**LISTED ENTRIES**.
......
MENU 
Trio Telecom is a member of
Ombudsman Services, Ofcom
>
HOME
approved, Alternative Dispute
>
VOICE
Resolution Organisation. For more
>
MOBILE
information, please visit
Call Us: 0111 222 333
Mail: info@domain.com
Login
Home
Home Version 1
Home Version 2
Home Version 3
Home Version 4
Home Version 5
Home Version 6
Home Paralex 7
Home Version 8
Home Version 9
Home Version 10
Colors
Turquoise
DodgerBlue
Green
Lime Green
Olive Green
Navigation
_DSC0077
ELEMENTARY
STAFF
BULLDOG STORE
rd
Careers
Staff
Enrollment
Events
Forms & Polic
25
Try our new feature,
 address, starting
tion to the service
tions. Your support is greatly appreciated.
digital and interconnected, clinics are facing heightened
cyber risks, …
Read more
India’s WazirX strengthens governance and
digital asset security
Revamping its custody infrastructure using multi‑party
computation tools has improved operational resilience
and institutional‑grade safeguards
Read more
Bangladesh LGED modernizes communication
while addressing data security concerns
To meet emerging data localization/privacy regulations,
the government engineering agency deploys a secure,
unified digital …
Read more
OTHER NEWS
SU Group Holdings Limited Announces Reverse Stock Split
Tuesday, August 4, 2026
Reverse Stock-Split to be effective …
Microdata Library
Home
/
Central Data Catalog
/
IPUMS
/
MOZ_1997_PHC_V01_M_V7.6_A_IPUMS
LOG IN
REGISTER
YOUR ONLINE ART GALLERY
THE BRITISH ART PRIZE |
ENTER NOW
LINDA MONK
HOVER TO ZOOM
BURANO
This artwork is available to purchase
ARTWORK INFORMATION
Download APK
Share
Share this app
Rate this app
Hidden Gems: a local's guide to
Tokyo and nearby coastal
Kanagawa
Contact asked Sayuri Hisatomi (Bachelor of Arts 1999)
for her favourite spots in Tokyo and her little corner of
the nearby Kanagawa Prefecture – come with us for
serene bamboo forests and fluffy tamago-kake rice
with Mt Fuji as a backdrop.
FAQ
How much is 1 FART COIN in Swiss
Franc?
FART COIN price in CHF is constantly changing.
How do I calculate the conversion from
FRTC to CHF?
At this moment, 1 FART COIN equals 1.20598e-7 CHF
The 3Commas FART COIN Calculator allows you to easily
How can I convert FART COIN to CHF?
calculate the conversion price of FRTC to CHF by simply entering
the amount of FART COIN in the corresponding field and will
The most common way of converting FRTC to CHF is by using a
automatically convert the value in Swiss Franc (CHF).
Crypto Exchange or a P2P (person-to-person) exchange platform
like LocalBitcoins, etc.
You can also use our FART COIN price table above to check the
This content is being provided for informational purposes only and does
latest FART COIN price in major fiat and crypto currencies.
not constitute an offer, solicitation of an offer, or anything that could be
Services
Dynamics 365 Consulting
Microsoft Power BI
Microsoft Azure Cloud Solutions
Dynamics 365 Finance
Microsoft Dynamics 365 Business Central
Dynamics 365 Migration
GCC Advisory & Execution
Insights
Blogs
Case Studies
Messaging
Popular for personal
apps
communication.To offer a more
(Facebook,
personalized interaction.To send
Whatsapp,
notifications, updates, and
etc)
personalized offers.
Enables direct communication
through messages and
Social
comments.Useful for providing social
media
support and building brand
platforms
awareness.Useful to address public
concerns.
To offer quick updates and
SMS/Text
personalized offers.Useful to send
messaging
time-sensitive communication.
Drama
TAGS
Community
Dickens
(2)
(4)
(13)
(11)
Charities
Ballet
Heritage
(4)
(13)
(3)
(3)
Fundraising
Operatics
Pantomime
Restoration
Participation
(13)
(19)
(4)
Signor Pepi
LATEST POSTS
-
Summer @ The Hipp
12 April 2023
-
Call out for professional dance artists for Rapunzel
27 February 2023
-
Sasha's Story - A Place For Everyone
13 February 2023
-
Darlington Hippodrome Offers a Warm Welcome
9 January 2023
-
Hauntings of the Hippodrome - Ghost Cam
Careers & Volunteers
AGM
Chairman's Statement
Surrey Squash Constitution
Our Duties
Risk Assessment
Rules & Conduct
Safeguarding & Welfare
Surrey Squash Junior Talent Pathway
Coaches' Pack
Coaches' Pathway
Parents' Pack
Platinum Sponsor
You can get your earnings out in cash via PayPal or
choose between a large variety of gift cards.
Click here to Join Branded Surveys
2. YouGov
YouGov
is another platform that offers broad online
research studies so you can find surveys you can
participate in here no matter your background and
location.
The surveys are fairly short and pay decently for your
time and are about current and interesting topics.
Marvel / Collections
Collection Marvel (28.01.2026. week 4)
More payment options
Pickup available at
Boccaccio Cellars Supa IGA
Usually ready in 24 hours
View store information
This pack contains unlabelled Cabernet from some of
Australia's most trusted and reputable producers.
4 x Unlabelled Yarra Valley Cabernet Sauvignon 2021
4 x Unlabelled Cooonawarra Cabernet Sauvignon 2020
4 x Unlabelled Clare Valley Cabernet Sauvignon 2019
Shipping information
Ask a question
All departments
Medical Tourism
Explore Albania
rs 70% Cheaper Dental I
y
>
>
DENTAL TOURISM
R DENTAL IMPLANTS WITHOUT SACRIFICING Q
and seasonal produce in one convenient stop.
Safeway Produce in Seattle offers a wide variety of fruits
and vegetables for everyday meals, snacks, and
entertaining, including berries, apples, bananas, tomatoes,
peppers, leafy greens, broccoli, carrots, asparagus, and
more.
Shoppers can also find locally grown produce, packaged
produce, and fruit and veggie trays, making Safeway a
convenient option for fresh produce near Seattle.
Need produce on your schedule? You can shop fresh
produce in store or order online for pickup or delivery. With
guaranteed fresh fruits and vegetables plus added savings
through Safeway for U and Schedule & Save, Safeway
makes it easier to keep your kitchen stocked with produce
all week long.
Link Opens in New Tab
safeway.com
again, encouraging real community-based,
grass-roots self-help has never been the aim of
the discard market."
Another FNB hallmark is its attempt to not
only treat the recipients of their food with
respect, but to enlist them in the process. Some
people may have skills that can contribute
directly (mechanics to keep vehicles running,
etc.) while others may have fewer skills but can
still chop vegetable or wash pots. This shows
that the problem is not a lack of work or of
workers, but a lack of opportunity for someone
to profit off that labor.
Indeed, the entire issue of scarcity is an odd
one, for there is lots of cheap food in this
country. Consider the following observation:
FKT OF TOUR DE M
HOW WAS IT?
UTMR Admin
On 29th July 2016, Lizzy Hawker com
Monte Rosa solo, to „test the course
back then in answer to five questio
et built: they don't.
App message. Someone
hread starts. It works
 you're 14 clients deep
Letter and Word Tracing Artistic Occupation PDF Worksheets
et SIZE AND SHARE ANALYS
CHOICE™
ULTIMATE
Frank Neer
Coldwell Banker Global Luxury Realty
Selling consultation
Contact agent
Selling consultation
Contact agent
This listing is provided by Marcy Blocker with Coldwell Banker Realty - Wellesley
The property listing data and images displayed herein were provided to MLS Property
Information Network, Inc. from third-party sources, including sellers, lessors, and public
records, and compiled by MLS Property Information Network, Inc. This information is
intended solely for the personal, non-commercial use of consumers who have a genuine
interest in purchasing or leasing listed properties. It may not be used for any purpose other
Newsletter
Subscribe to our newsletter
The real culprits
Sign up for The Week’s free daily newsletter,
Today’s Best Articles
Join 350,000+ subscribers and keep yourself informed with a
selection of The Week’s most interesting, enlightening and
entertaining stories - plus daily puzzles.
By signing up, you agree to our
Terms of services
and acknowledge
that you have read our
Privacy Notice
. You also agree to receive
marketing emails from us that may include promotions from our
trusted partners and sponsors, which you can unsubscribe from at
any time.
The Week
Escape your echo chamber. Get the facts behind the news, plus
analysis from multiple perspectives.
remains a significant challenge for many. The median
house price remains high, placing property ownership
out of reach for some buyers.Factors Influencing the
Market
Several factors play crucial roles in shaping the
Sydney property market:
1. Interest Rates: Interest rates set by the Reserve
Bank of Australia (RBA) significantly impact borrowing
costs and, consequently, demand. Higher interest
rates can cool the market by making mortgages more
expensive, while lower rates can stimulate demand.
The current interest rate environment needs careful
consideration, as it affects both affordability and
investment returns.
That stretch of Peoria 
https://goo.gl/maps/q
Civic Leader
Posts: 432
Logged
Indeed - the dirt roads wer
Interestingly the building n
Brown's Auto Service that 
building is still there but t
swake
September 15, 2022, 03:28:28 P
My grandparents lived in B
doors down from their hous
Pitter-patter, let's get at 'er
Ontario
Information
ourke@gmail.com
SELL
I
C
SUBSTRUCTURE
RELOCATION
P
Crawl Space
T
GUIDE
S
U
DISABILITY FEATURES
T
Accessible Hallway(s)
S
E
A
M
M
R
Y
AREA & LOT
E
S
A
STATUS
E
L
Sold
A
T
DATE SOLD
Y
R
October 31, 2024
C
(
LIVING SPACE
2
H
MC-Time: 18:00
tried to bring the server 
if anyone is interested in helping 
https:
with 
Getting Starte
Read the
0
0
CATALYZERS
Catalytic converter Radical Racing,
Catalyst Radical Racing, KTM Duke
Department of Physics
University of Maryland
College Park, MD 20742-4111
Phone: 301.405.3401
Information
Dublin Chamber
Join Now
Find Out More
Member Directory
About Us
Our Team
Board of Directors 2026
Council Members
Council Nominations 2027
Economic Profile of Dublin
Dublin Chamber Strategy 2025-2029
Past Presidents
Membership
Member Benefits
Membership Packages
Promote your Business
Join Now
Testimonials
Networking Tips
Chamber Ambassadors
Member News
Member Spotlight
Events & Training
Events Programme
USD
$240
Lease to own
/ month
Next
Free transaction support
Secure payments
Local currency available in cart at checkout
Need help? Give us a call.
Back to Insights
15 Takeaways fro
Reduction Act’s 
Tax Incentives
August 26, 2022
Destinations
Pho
......
**EXERCISE INSTRUCTIONS**. Which lines above contain "Kanagawa"? Show each of them.

**TASK OUTPUT**.
Kanagawa
the nearby Kanagawa Prefecture – come with us for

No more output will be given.